Instruction 1 |
From the listing below, select every line that contains the string "εύκολα". Case counts.
━━━━━ Supplied passage
Batches are for atomicity, not performance.

I would do single deletes with a prepared statement. An IN clause causes extra 
work for the coordinator because multiple partitions are being impacted. So, 
the coordinator has to coordinate all nodes involved in those writes (up to the 
whole cluster). Availability and performance are compromised for multiple 
partition operations. I do not allow them.

Also – TTL at insert (or update) is a much better solution than large purge 
strategies. As someone who spent a month wrangling hundreds of billions of 
deletes, I am an ardent preacher of TTL during design time.

Sean Durity

From: Attila Wind <attilaw@swf.technology>
Sent: Friday, February 21, 2020 2:52 AM
To: user@cassandra.apache.org
Subject: [EXTERNAL] Re: IN OPERATOR VS BATCH QUERY

Hi Sergio,

AFAIK you use batches when you want to get "all or nothing" approach from 
Cassandra. So turning multiple statements into one atomic operation.

One very typical use case for this is when you have denormalized data in 
multiple tables (optimized for different queries) but you need to modify all of 
them the same way as they were just one entity.

This means that if any ofyour delete statements would fail for whatever reason 
then all of your delete statements would be rolled back.

I think you dont want that overhead here for sure...

We are not there yet with our development but we will need similar "cleanup" 
functionality soon.
I was also thinking about the IN operator for similar cases but I am curious if 
anyone here has better idea...
Why does the IN operator blowing up the coordinator? I do not entirely get it...
━━━━━━━━━━
━━━━━ Input records
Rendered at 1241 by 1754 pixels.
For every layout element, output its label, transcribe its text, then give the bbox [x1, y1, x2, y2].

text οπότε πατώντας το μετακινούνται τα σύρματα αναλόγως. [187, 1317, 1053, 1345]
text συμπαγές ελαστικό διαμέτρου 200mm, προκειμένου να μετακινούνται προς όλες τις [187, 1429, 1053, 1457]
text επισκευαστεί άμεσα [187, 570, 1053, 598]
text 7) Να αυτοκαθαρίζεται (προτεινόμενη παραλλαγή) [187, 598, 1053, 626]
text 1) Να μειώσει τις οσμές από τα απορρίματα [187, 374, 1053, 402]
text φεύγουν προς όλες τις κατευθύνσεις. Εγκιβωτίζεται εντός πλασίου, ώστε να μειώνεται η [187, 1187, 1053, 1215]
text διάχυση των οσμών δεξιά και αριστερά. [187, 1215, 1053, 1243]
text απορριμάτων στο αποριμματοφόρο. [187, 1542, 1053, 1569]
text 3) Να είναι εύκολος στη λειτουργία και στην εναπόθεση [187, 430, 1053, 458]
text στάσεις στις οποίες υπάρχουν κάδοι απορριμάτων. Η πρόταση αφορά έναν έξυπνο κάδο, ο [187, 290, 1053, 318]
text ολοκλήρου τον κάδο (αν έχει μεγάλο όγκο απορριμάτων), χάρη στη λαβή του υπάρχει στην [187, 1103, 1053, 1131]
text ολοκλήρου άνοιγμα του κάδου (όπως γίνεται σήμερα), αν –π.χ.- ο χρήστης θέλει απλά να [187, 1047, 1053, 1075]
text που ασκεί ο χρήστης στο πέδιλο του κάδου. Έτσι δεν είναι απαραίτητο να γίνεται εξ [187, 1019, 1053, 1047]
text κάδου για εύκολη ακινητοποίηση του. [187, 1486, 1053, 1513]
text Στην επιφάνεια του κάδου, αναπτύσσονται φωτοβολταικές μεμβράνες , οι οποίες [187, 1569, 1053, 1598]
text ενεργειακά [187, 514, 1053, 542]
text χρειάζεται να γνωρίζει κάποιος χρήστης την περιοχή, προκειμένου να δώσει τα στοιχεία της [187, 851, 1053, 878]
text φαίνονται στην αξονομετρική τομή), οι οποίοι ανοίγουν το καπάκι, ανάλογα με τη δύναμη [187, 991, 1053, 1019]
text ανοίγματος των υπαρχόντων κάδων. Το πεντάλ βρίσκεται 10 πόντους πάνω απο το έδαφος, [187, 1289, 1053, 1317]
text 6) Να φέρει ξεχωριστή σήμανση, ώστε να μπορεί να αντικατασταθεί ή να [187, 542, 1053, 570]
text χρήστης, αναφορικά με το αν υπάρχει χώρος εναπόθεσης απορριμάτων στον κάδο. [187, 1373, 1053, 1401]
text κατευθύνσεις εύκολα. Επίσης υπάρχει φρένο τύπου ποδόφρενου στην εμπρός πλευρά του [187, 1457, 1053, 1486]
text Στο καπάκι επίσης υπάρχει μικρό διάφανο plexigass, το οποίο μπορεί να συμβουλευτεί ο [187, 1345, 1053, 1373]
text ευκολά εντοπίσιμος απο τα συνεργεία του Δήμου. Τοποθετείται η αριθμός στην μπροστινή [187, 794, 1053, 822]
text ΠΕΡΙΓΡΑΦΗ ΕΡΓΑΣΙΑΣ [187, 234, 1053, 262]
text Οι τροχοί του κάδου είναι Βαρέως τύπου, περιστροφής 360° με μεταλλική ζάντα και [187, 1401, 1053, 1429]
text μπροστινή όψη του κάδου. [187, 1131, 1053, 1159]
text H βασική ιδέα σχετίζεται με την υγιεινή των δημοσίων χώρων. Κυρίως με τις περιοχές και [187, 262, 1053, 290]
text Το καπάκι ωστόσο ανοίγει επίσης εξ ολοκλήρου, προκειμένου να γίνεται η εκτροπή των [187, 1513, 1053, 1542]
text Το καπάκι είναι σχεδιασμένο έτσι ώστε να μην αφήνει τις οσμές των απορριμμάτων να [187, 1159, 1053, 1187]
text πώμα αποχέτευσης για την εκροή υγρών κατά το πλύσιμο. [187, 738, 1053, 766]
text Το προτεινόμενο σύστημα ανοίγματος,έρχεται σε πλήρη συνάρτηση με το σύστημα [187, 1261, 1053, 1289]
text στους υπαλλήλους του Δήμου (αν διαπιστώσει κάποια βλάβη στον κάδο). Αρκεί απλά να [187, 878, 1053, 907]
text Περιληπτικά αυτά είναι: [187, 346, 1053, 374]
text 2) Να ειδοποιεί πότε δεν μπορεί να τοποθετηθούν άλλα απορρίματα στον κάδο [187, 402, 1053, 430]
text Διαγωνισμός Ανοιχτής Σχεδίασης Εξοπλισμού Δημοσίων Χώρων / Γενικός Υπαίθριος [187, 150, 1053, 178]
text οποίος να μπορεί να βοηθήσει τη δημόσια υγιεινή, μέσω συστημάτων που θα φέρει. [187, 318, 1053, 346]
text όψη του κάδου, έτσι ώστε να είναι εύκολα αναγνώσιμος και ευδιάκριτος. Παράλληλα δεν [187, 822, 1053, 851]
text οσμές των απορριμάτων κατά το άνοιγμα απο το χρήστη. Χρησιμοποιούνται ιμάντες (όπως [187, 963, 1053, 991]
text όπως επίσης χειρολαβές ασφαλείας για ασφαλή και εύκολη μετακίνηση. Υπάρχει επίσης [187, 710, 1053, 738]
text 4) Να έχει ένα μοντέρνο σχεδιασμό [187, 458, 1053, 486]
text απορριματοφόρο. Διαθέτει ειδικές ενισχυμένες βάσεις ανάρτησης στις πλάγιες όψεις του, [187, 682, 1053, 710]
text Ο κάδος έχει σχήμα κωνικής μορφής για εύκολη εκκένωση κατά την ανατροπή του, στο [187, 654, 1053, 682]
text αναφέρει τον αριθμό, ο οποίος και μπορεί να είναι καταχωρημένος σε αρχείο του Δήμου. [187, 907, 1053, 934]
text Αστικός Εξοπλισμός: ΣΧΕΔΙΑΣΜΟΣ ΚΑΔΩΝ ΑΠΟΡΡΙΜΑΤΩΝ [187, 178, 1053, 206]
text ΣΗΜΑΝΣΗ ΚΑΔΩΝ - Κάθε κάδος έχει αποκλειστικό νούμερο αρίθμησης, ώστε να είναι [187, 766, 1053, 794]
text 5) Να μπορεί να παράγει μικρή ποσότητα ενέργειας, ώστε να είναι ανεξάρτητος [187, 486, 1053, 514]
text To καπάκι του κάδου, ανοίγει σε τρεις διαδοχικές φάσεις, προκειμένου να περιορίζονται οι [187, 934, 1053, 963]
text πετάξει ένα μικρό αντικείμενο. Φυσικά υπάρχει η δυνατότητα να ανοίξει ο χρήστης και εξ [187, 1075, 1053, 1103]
━━━━━━━━━━
Instruction 2 |
Copy the Cassandra email thread above in full.

Task answer 1 |
text κατευθύνσεις εύκολα. Επίσης υπάρχει φρένο τύπου ποδόφρενου στην εμπρός πλευρά του [187, 1457, 1053, 1486]
text όψη του κάδου, έτσι ώστε να είναι εύκολα αναγνώσιμος και ευδιάκριτος. Παράλληλα δεν [187, 822, 1053, 851]

Task answer 2 |
Batches are for atomicity, not performance.

I would do single deletes with a prepared statement. An IN clause causes extra 
work for the coordinator because multiple partitions are being impacted. So, 
the coordinator has to coordinate all nodes involved in those writes (up to the 
whole cluster). Availability and performance are compromised for multiple 
partition operations. I do not allow them.

Also – TTL at insert (or update) is a much better solution than large purge 
strategies. As someone who spent a month wrangling hundreds of billions of 
deletes, I am an ardent preacher of TTL during design time.

Sean Durity

From: Attila Wind <attilaw@swf.technology>
Sent: Friday, February 21, 2020 2:52 AM
To: user@cassandra.apache.org
Subject: [EXTERNAL] Re: IN OPERATOR VS BATCH QUERY

Hi Sergio,

AFAIK you use batches when you want to get "all or nothing" approach from 
Cassandra. So turning multiple statements into one atomic operation.

One very typical use case for this is when you have denormalized data in 
multiple tables (optimized for different queries) but you need to modify all of 
them the same way as they were just one entity.

This means that if any ofyour delete statements would fail for whatever reason 
then all of your delete statements would be rolled back.

I think you dont want that overhead here for sure...

We are not there yet with our development but we will need similar "cleanup" 
functionality soon.
I was also thinking about the IN operator for similar cases but I am curious if 
anyone here has better idea...
Why does the IN operator blowing up the coordinator? I do not entirely get it...